Paediatric travel medicine involves the diagnosis, treatment and prevention of diseases that are acquired during travel in children.
Since children’s immunity is immature and not as strong as adults they are prone to contract infections or fall sick easily during journeys. Some common diseases include infections, respiratory illnesses, allergies, diarrhoea, tuberculosis and malaria. Therefore, it is important to exercise necessary precautions and be prepared before you begin travel with your child to avoid discomfort at a later stage.
What are the Symptoms of Travel Sickness in Children?
The common symptoms of paediatric travel diseases include fever, abdominal pain, headache, body ache, dizziness, cough, watery stools, and vomiting.
Safe Travel Practices to Prevent Travel Diseases
Maintain Hygiene to Prevent Food, Water and Air Borne Infections
- Wash hands with soap and water.
- Drink bottled or boiled water only.
- Eat hygienically cooked food. Packed food should be consumed if the former is unavailable.
- Eat only those vegetables or fruits that have been bought whole and peeled.
- Use pasteurized milk only.
- Avoid chilled liquids, raw sea food, reheated and street food.
- Cover your mouth when you sneeze or cough.
To Prevent Malaria
Wearing full sleeved clothes and applying mosquito-repellent creams are effective ways to reduce the spread of malaria.
To Prevent Transmission from Animals to Humans
- Restrict your child from going near or touching and playing with wild animals.
To Prevent Sunburn
- Dress the child in full sleeved shirts or tops and full-length pants including hat and sunglasses to wear.
- Apply sufficient amount of sunscreen, minimum SPF 30+, preferably 30 minutes before sun exposure.
Car and Travel Safety
- Keep your child buckled up in cars to avoid motor vehicle injuries.
Immunization for Paediatric Travel
It is important to be prepared and get your child vaccinated in advance as:
- Certain medications or vaccines that are suitable for adults are not recommended for treatment of children due to the possibility of adverse reactions, while,
- Certain medicines may simply be ineffective in children.
Common diseases and infections that can be prevented through vaccination include:
- Hepatitis A and B
- Diphtheria–Tetanus–Pertussis (DTP)
- Human Papillomavirus (HPV)
- Poliomyelitis (Polio)
- Bacterial infections like pneumonia, meningitis and blood infection
When Should I Get My Child Vaccinated?
For most of the diseases listed above, the vaccine administration starts from 2 months, followed by the next dose at 4 months, 6 months and 4 years each. The dosing schedule may vary slightly and for a better understanding, you may discuss in detail with your paediatrician.
What are “Travel-Specific Vaccines”?
Certain other vaccines may also be administered depending on the place you are visiting and the nature of the trip.

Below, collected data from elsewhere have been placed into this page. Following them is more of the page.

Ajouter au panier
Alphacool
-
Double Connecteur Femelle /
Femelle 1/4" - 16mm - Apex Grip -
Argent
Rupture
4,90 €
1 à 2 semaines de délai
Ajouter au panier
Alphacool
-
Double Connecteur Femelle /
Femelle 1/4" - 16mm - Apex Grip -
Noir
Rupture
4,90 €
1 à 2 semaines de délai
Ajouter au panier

These are termed “travel-specific vaccines” and may include cholera, typhoid, yellow fever, rabies, Bacille Calmette–Guérin (BCG) and Japanese encephalitis.

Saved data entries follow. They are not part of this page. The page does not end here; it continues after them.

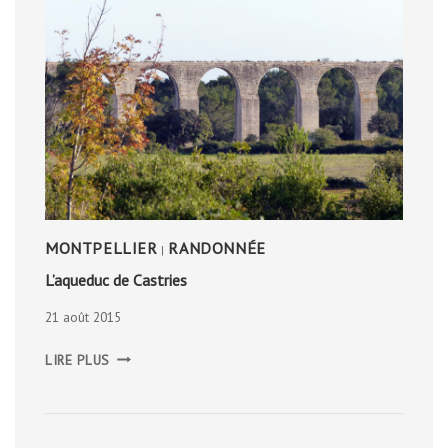
MONTPELLIER
RANDONNÉE
|
L’aqueduc de Castries
21 août 2015
L’AQUEDUC
LIRE PLUS
DE
CASTRIES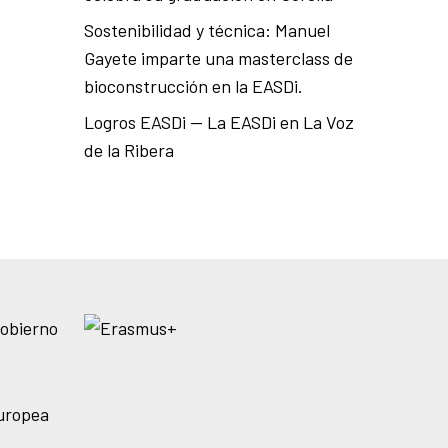
Sostenibilidad y técnica: Manuel
Gayete imparte una masterclass de
bioconstrucción en la EASDi.
Logros EASDi — La EASDi en La Voz
de la Ribera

How are Vaccines Administered?
The common route of injection is intramuscular, an injection that is given into a muscle usually the upper arm or buttocks. Some vaccines may be given for oral use in the form of capsules to be swallowed.
Other Treatments for Paediatric Travel Diseases
If despite taking necessary precautions, your child still falls sick, he/she maybe given suitable medicines based on the symptoms. In addition, fluids and oral electrolyte solutions may be administered to prevent dehydration. Increased fluid intake is especially important in diarrhoea and vomiting. Follow your paediatrician’s instructions for a smooth and speedy recovery.